Grote kans dat ook uw lichaamsmateriaal in een biobank zit
Verschenen in Trouw, 6 juni 2020
De vriezer in het Amsterdam UMC ligt vol met bloed, urine en ontlasting. Onderzoekers maken een Covid-19-biobank, waarin ze zoveel mogelijk lichaamsvloeistoffen van coronapatiënten verzamelen. Ze hebben nu 44.000 monsters van 815 verschillende patiënten, zei infectieneuroloog Diederik van de Beek in de Volkskrant. Wat we daarvan konden leren, vroeg de interviewer. Dat kon Van de Beek niet zeggen, want “een biobank verzamelt samples zónder concrete vraagstelling”.
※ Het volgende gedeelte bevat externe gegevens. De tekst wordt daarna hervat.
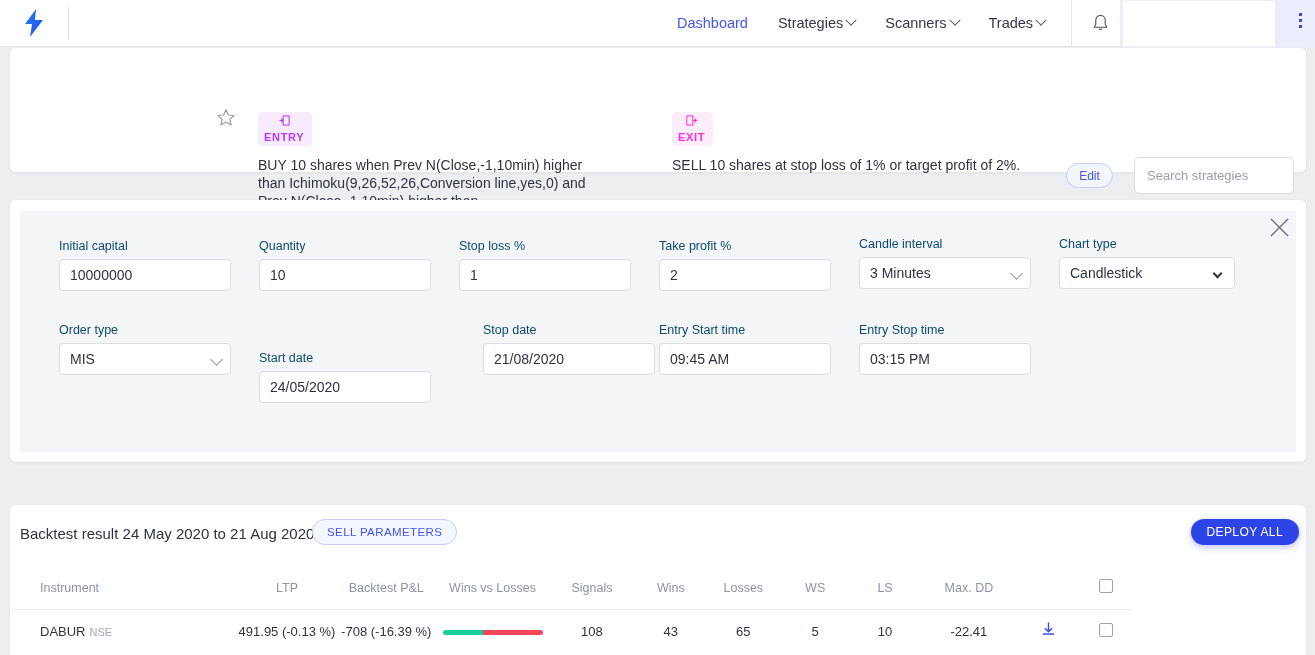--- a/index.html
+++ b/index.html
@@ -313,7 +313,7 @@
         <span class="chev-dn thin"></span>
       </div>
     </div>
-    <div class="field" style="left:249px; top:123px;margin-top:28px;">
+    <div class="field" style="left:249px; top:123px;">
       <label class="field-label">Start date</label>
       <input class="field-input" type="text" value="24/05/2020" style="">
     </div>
Tienduizenden monsters in je vriezer en geen idee hebben wat je ermee wilt, is dat wetenschap? Jazeker. U dacht misschien dat wetenschappers volgens een vast stappenplan werken: eerst een vraag stellen, dan waarnemingen verzamelen en experimenten uitvoeren, de resultaten analyseren en tot slot een conclusie trekken.
De wetenschappelijke methode. Wetenschappers zelf geven er graag hoog over op. Maar in de praktijk gaat het er vaak een stuk rommeliger aan toe. Dat is maar goed ook, anders kwamen we nergens.
Stel, twee infectiologen maken dit weekend, op hun eerste vrije middag sinds maart, een boswandeling en krijgen ineens een ingeving, over een antilichaam, een hormoon of een vitamine, waarvan een tekort het risico op heftige coronaklachten verhoogt.
Na literatuuronderzoek en overleg met collega’s wordt de ingeving een veelbelovende hypothese. Tijd voor empirisch onderzoek: hebben ernstig zieke patiënten inderdaad opvallend weinig van de betreffende stof? Als je pas begint met bloed afnemen als je die vraag hebt, vind je niet snel genoeg patiënten voor betrouwbaar onderzoek, omdat er nu, gelukkig, relatief weinig zieken zijn.
Maar Van de Beek en collega’s zijn eind maart al begonnen met hun biobank, toen de ziekenhuizen nog vol lagen met coronapatiënten. Ook elders, van Hannover tot Melbourne, hebben wetenschappers de vriezers volgestouwd met monsters. Het onderzoeksmateriaal ligt klaar, nu kunnen onderzoekers in alle rust de juiste vragen bedenken.
Zo gaat dat vaker in de medische wetenschap. Patiëntenmateriaal is niet onbeperkt op afroep beschikbaar, dus je kunt het maar beter verzamelen zodra het zich aandient, ook als je nog niet precies weet wat je ermee wilt.
Alleen in Nederland al zijn tientallen collecties met lichaamsmateriaal van patiënten. Grote kans dat daar ook materiaal van u tussen zit. Nederlandse ziekenhuizen en laboratoria bewaren miljoenen monsters ‘resterend lichaamsmateriaal’. Als artsen bloed afnemen, een uitstrijkje maken of een tumor verwijderen, mogen ze materiaal dat overblijft na onderzoek of behandeling bewaren voor toekomstig wetenschappelijk onderzoek. “Patiënten hoeven niets extra’s te doen”, schrijven de samenwerkende Nederlandse biobanken optimistisch op hun website.
Nee, inderdaad en daar gaat het mis. Materiaal willen verzamelen voor toekomstig onderzoek is begrijpelijk, maar nu gebeurt dat grotendeels buiten de patiënt om.
Patiënten mogen bezwaar maken, maar dan moeten ze wel weten dat het materiaal verzameld wordt en dat is nu vaak niet zo. Veel ziekenhuizen zetten het weliswaar netjes in hun patiëntenfolders, maar meestal wel pas op de laatste bladzijde.
Bovendien hebben patiënten vlak voor een onderzoek of operatie zoveel aan hun hoofd dat de inhoud van die pagina, als ze hem al lezen, niet altijd tot ze doordringt.
Drie jaar geleden kwam toenmalig minister Schippers met een wetsvoorstel om mensen meer zeggenschap te geven over hun lichaamsmateriaal. Uitstekend idee, jammer dat ze in diezelfde wet ook wilde regelen dat justitie medisch restmateriaal mocht gebruiken voor DNA-onderzoek bij opsporing van verdachten.
Daar kwam veel kritiek op, terecht natuurlijk, en daar schrokken ze op het ministerie zo van, dat haar opvolger zich, zo liet hij vorig jaar aan de Kamer weten, nog altijd beraadt op hoe het verder moet.
Ziekenhuizen hoeven daar niet op te wachten. Niets verbiedt ze om patiënten nu al expliciet om toestemming te vragen. Een handvol ziekenhuizen doet dat al, het zou mooi zijn als de rest dat voorbeeld volgt.